GEOLOGICAL features that people fail to notice.

That was the topic of a recent outing.

The Ruthin & Berwyn U3A geology groups November outing was a geological walk around Ruthin, guided by group member Brian Hubble and Isabel Stewart.

Those present met in the grounds of St Peters Church in front of the lovely stone Almshouses.

The stone is 330 million-year-old limestone complete with fossils, brachiopods, crinoids and corals.

Around the doorways and windows, the stone work is different - it's sandstone and 250 million years old.

The two pillars outside Ruthin County Hall are a delight.

Large thumbnail fragments of blue felspar twinkle amongst the black Larvikite pillars, an igneous rock probably from a mine in Norway.
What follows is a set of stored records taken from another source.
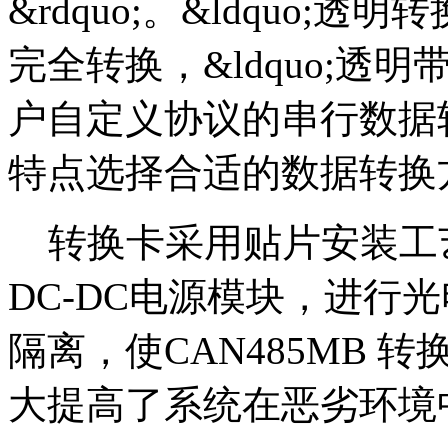
&rdquo;。&ldquo;透
完全转换，&ldquo;透明带
户自定义协议的串行数据
特点选择合适的数据转换
转换卡采用贴片安装工艺
DC-DC电源模块，进行
隔离，使CAN485MB
大提高了系统在恶劣环境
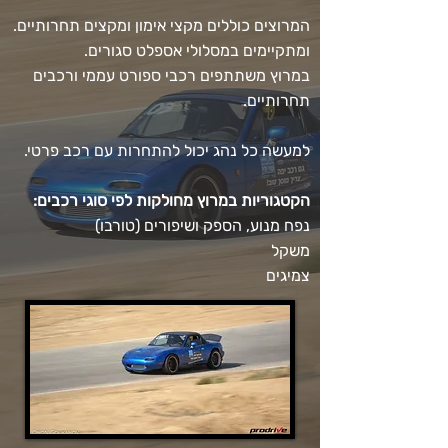
המרוצים כוללים מקצי אימון ומקצים תחרותיים.
ומתקיימים במסלולי אספלט סגורים.
במרוץ משתתפים רכבי ספורט עממי ורכבים
תחרותיים.
למעשה כל נהג יכול להתחרות עם רכב פרטי.
הקטגוריות במרוץ מחולקות לפי סוגי רכבים:
נפח מנוע, הספק ושיפורים (טורבו)
משקל
צמיגים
The enormous sandstone pillars outside the library were mined locally, probably dressed at the quarry site then transported individually by cart and horses, which is quite a task!

Marble steps outside the old picture house may have come from Italy.

The war memorial is built of slate, sandstone and grey granite and the large stone, Maen Huail, outside the old Barclays Bank is a limestone erratic transported underneath the moving ice in the last Ice Age - 12,000 years ago.

It was deposited in the town when the ice melted.

It could have travelled for miles.

In St Peter's Square, the clock tower, Peers Monument, is made of limestone and bands of coloured sandstone.

Brachiopod fossils are visible in the limestone.

The kerb stones are made of limestone and are absolutely full of crinoid fossils, probably from a quarry near Matlock.

The relatively new built stone walls around B&M and just beyond the Co-op also have surprises.

A single green rock, purple stained rocks and others of interest.